▸ **TEXT SHOWN**:
════════════════
Then, like a day goes by, and they're five. You completely forget how you even got here. And they've multiplied somehow. All along the way, little lessons were learned. First moments were cherished. The earliest of endless parental failings made their mark. Yet somehow, your children continue to progress and grow into little people whom you can never fully understand how had survived the worst of you.
But they do. They survive it and prevail against all your sad attempts to suck at what you do. Do you know why? Do you understand how you got here; how they survived you? It's because you showed up.
Showing up is probably the most underrated way we parent our children successfully. Yes, we make mistakes- some little, some big. They see our failings on full display and may even remember a few (hopefully they also experience our apologies alongside them). But what they remember most is our presence. They remember us being there. I don't mean just existing in the space beside them, but actually BEING there.
════════════════
▸ **TASKS FOR THIS EXERCISE**:
[A] In the parenting text, what does the writer call the most underrated way we parent our children successfully?
[B] Rewrite the part of the parenting text starting with "But they do." and going on through "actually BEING there.", swapping "underrated" for "overlooked".
[C] Pick up the parenting text where it stops and keep writing in the same voice.
The listing below has nothing to do with the work on the parenting text.
════════════════
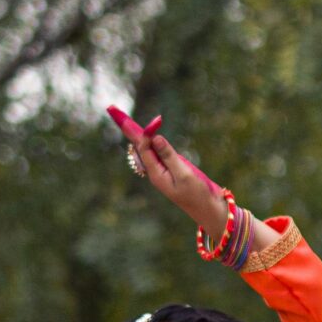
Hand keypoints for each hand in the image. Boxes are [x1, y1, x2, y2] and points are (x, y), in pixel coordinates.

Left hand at [106, 106, 231, 235]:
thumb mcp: (184, 174)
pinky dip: (150, 143)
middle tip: (113, 111)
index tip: (139, 118)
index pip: (143, 148)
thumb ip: (169, 155)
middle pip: (140, 147)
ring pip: (147, 150)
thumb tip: (154, 138)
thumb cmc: (197, 193)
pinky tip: (146, 138)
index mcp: (156, 174)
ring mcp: (163, 172)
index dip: (142, 131)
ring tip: (124, 122)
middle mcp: (156, 172)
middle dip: (130, 130)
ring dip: (137, 135)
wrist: (208, 210)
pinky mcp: (171, 171)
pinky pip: (156, 154)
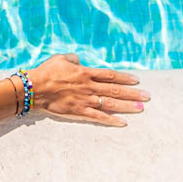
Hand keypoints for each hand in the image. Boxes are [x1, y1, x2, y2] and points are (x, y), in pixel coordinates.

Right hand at [26, 53, 148, 125]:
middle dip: (133, 93)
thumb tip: (79, 60)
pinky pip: (98, 117)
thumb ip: (73, 59)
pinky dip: (111, 120)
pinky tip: (123, 123)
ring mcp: (86, 100)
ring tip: (141, 108)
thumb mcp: (60, 58)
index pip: (110, 75)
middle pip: (116, 90)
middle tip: (147, 96)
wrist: (35, 88)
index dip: (124, 77)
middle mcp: (89, 87)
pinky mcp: (79, 112)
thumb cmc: (46, 71)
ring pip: (111, 104)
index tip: (137, 80)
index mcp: (86, 73)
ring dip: (127, 106)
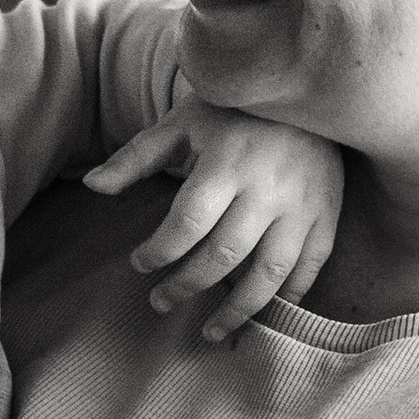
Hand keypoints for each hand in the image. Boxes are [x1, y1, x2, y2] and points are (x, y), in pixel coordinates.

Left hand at [83, 101, 345, 340]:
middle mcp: (268, 186)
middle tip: (160, 302)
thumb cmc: (232, 111)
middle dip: (187, 285)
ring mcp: (303, 205)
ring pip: (269, 272)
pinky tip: (262, 314)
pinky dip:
════════════════
▸ **RESULTS BY TASK**:
[A] Showing up.

[B]
But they do. They survive it and prevail against all your sad attempts to suck at what you do. Do you know why? Do you understand how you got here; how they survived you? It's because you showed up.
Showing up is probably the most overlooked way we parent our children successfully. Yes, we make mistakes- some little, some big. They see our failings on full display and may even remember a few (hopefully they also experience our apologies alongside them). But what they remember most is our presence. They remember us being there. I don't mean just existing in the space beside them, but actually BEING there.

[C]
I still remember the sounds of my dog Muffin barking when my dad came home from work in the evenings- a routine but very real way of showing up (when a bar or quiet park would have seemed tempting). I remember my dad playing catch with me in our backyard and helping coach my baseball team. I remember my mom crying with me on the steps of our house because she could feel the incredible weight and pain of my experience being bullied in school. I remember parents who showed up.
Give yourself some grace. Cut yourself some slack. You will never be a perfect parent. Your flaws will ring out true no matter how hard you try to fight them. But apologize. Take a deep breath. Come back to the table and reconcile your mistake with a moment your child will remember and cherish. A moment when you showed up.